Así como en la plaza del Bebedero, Barragán jugó con la escala nuevamente en una de sus pocas obras públicas y en espacios
abiertos: las Torres de Satélite. Para hablar de ellas, tengo que reconocer que en un principio me parecían pesadas, sin sentido,
feas. Pero una vez que las estudio, que comprendo que su primordial función son para ser contempladas desde el automóvil, a
una relativa alta velocidad, veo porqué las proyectó de esa manera, dándole una nueva imagen urbana a la ciudad de México.

Ahora bien, su casa en Tacubaya es un claro ejemplo de que su obra es autobiográfica. Aquí, siendo él su propio cliente, plasma
con profunda honestidad todas las repercusiones de su infancia y de sus viajes. Libre de todo formalismo, la casa se adhiere a
ese humilde barrio. Hace uso de los acabados rústicos y de la luz indirecta para crear una atmósfera de intimidad. Aquella
emblemática escalera empotrada es fiel reflejo del recuerdo de la casa de su abuelo. Aquel ventanal que nos revela el jardín,
posee una manguetería en cruz que nos provoca un sentido de distanciamiento y de misterio. La casa posee patios y terrazas
que invitan a la meditación, así como a la serenidad del alma.

Es notable cómo estos espacios, los patios, los usa frecuentemente en las casas que diseñó. Las más reconocidas son la casa de
Antonio Gálvez, la cual expresa una modernidad propia, una síntesis entre lo indígena y lo hispano, entre la sensibilidad poética
y el rigor geométrico; y la Casa de Francisco Gilardi, considerada por muchos como su última obra de arte.
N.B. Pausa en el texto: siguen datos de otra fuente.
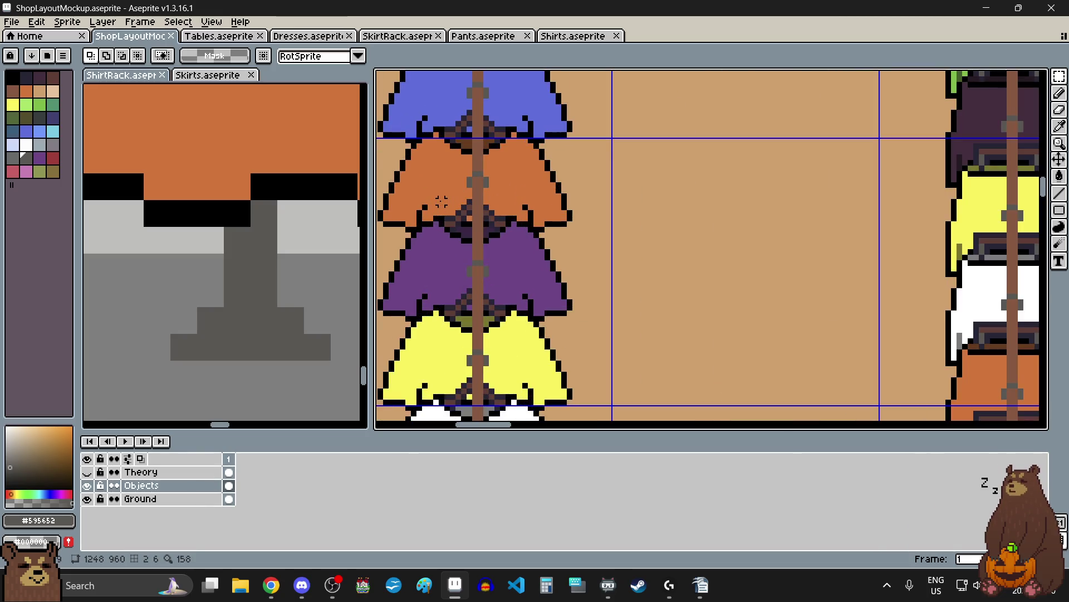
{"action": "scroll", "coordinate": [442, 201], "scroll_direction": "down", "scroll_amount": 3}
Ésta última, se ordenó
en una parcela bastante estrecha, pero se logró a través del color, la luz y el agua, crear unos espacios únicos, nunca antes
imaginados; cómo aquel pasillo amarillo que te lleva al espacio del comedor, el cual se siente intimidado por la presencia de una
piscina dentro de su espacio. Es aquí donde se marca la convivencia entre sólido y líquido, entre luz y sombra.
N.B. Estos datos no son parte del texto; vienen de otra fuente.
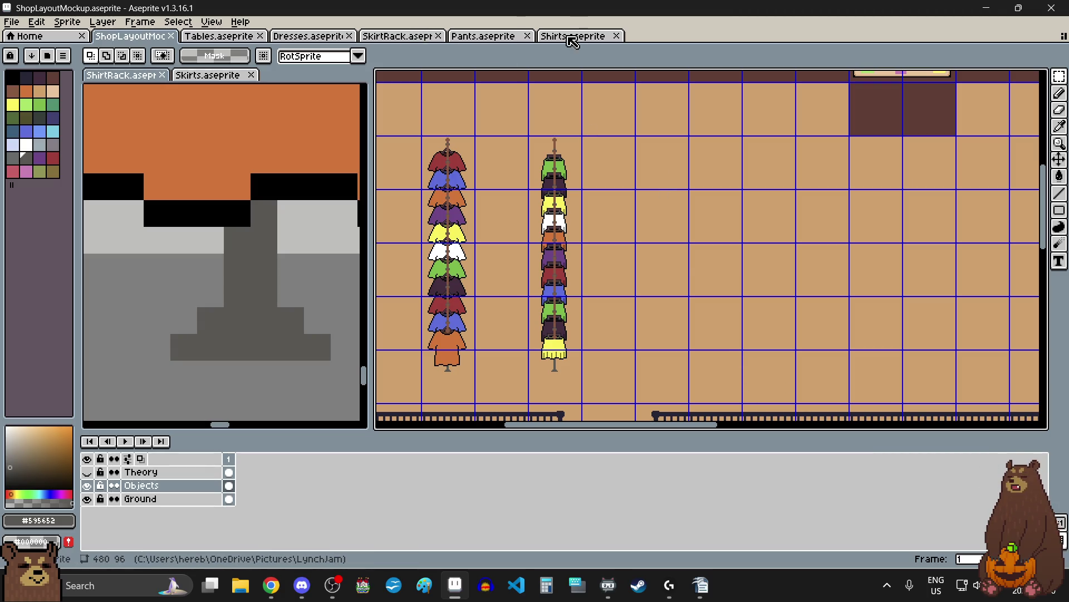
- Show the Skirts sheet in the side editor and close the Skirts file
{"action": "scroll", "coordinate": [252, 216], "scroll_direction": "down", "scroll_amount": 5}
Su mensaje ha quedado marcado en sus obras y en el corazón de las personas que las conocen. Ese mensaje de “recrear y
renovar la nostalgia, volviéndola contemporánea”, pues la arquitectura tiene que alcanzar “la belleza y el atractivo de sus
soluciones si quiere seguirse contando entre las bellas artes”. Con estas palabras me quedo, como estudiante y como futuro
arquitecto, pues comulgo en que lo más importante es la satisfacción del espíritu.